CanvasDataService.query passes typed-node results through untouched and only
row-coerces HogQL — see the isTyped branch. The first build of this missed it
and rendered all-zeros despite the query running fine.
The data path end-to-end
ph.query(arg) iframe (sandboxRuntime.ts shim)
└─ postMessage "data-request"
└─ FreeformCanvas route() ui (FreeformCanvas.tsx)
└─ handleFreeformDataRequest("query") ui (freeformDataBridge.ts)
└─ tRPC canvasData.query host (canvas-data.router.ts)
└─ CanvasDataService.query core (canvasDataService.ts)
└─ runQuery(node) core (posthogApi.ts)
└─ POST /api/projects/<id>/query/
{ query: <node>, refresh: "blocking" }
runQuery(authService, node, { refresh }) is the one place that POSTs to the
query endpoint. runHogQLQuery(...) is a thin wrapper that boxes a string into
{ kind: "HogQLQuery", query }. Both live in posthogApi.ts.
refresh: "blocking" = the cached avenue (serve a fresh cached result, else
compute). Same cache insights use — so typed nodes are cached, not recomputed.
canvasDataQueryInput (freeformSchemas.ts) accepts { query?, hogql?, params? }
and refines that exactly one of query / hogql is present.
To add a new ph.* capability: add the method to the shim (sandboxRuntime.ts
window.ph), route it in freeformDataBridge.ts, add a tRPC procedure
(canvas-data.router.ts) backed by a CanvasDataService method. Never let the
iframe hold a token — it posts a request; the host runs the authenticated call.
ph.run(insightShortId) is stubbed (freeformDataBridge.ts throws). It's
the view/published tier's model: a shared canvas can't ship inline queries to
anonymous viewers, so publish converts validated query nodes → saved insights +
an allowlist and the canvas references them by id. Implement it there, not in edit.
Dates
The freeform app owns its date control (the toolbar picker is hidden for freeform —
it drove json-render state.queries, see WebsiteLayout.tsx). The agent renders
Quill's DateTimePicker and feeds the window into the typed node's dateRange
({ date_from, date_to }) — the runner handles timezone/bucketing/half-open.

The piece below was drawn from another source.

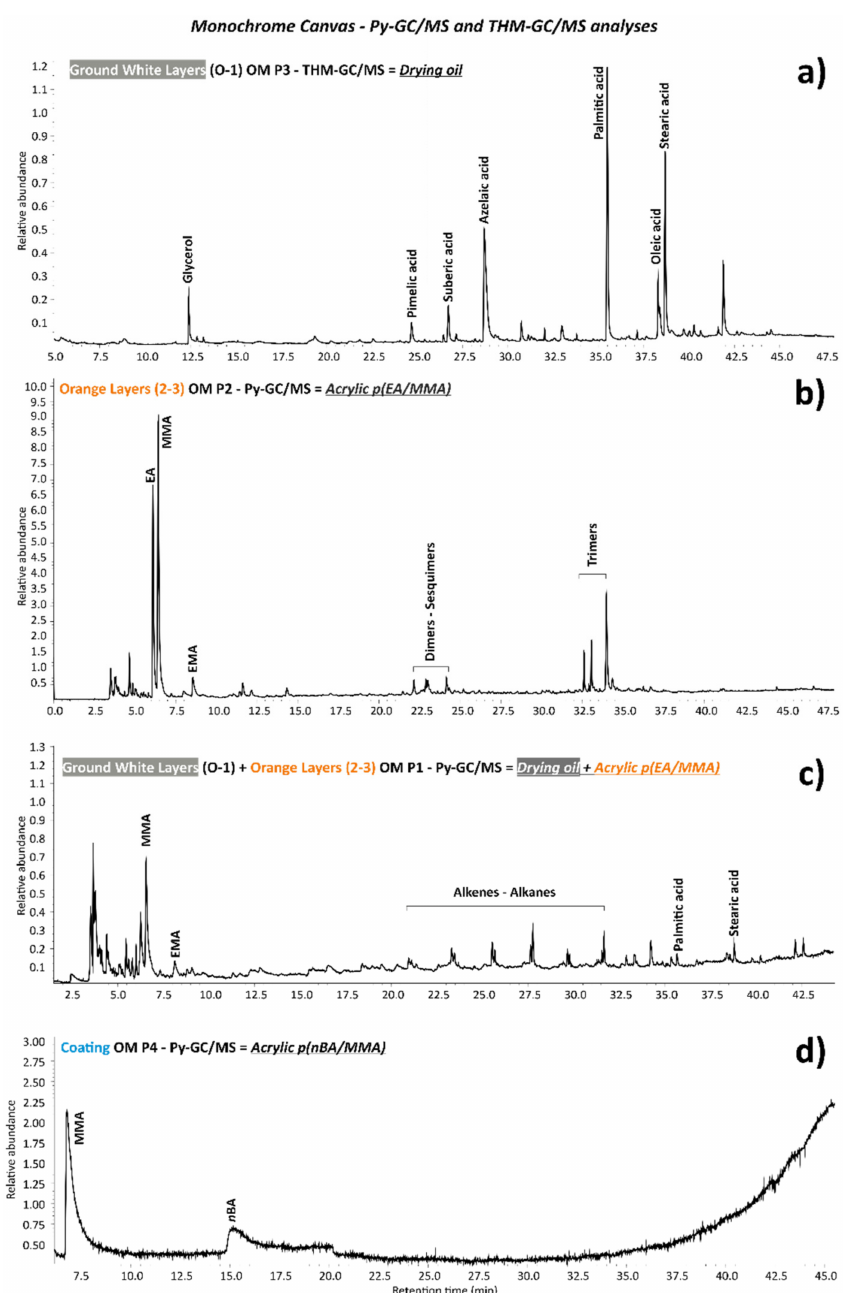
Figure 6. Pyrograms of the white ground layers ( a ) 0 and 1 of OM P3 sample acquired by TMH–GC/MS showing the most important marker peaks of a drying oil binder, ( b ) orange lay- ers (2–3) of OM P2 sample by Py–GC/MS with the peaks of an EA/MMA acrylic binder, ( c ) both ground layers and orange layers of the OM P1 sample by Py–GC/MS with their respective peaks, and ( d ) coating/varnish layer of the OM P4 sample by Py–GC/MS depicting the main peaks of an nBA/MMA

DateTimePicker must be compact in the canvas. Without the compact
prop it auto-detects layout via useMediaQuery('(min-width: 64rem)') against the
iframe viewport — which is full-width, so it picks the wide dual-calendar
layout and overflows the popover it's anchored in. The prompt forces compact. The
inline-HogQL fallback must use half-open timestamp >= toDateTime(fromUnix) AND timestamp < toDateTime(toUnix) (integer unix = UTC), never now() / INTERVAL /
inclusive <= to. These rules live in FREEFORM_DATE_CONTROL_RULES.

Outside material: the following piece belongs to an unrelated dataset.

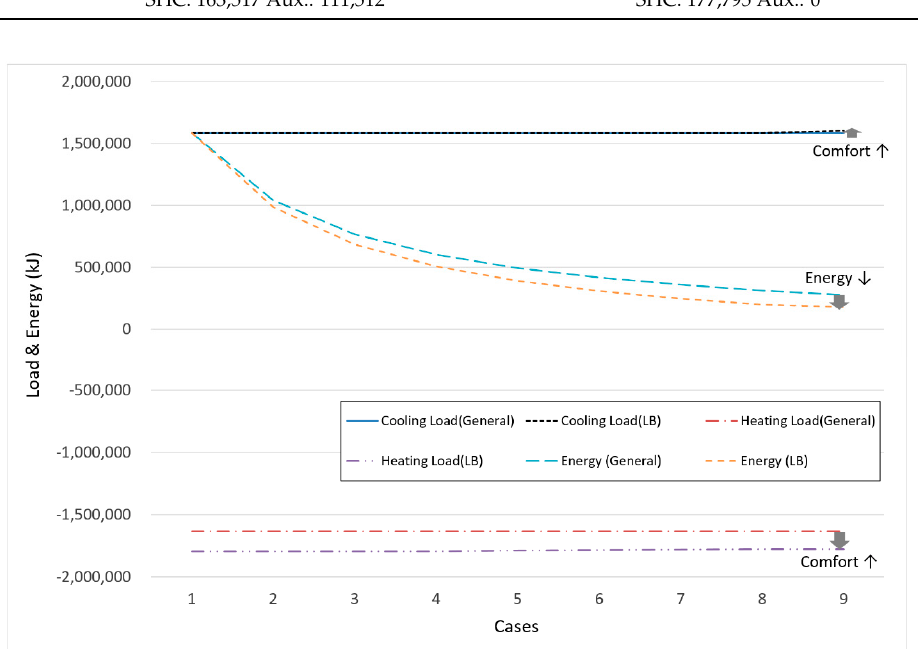
Figure 5. Removed load and energy consumption (Cases 1 − 2 − 1~1 − 2 − 9).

Styling (freeform sandbox)
The iframe loads Quill's compiled CSS + tokens AND the Tailwind Play CDN
(sandboxRuntime.ts), with Preflight disabled (its unlayered form reset
overrode Quill's @layer components styles). So in a freeform canvas: build from
@posthog/quill components, Tailwind utilities work, and you do NOT restyle Quill
components. Allowed imports are the FREEFORM_WHITELIST (freeformWhitelist.ts);
the Quill version is QUILL_VERSION there (must match the CSS <link> URLs).
Editing the agent prompts
- Steer the React data templates by editing the rule arrays in
canvasTemplates.ts
(FREEFORM_QUILL_RULES, FREEFORM_DATE_CONTROL_RULES, FREEFORM_DASHBOARD_RULES,
FREEFORM_WEB_ANALYTICS_RULES). Generic freeform stays rule-free ("anything goes").

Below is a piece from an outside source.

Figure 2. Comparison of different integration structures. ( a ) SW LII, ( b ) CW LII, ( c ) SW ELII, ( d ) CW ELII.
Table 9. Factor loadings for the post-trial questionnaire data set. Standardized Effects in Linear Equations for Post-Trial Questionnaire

- The agent can't WebFetch at runtime (denied tool) — prompt rules must be
self-contained; URLs are knowledge pointers only.
- Prompt strings are plain TS array entries; biome lints the file. Avoid
${...}
inside a normal string literal (biome flags it as a template placeholder).
Checks after any change
pnpm --filter @posthog/core typecheck && pnpm --filter @posthog/core test -- --run
pnpm --filter @posthog/ui typecheck
npx biome lint packages/core/src/canvas packages/ui/src/features/canvas
Then verify in the running app — most of this tier (sandbox styling, the data
path, the date picker, refresh) is not covered by unit tests. Use the
test-electron-app skill to drive a real canvas over CDP.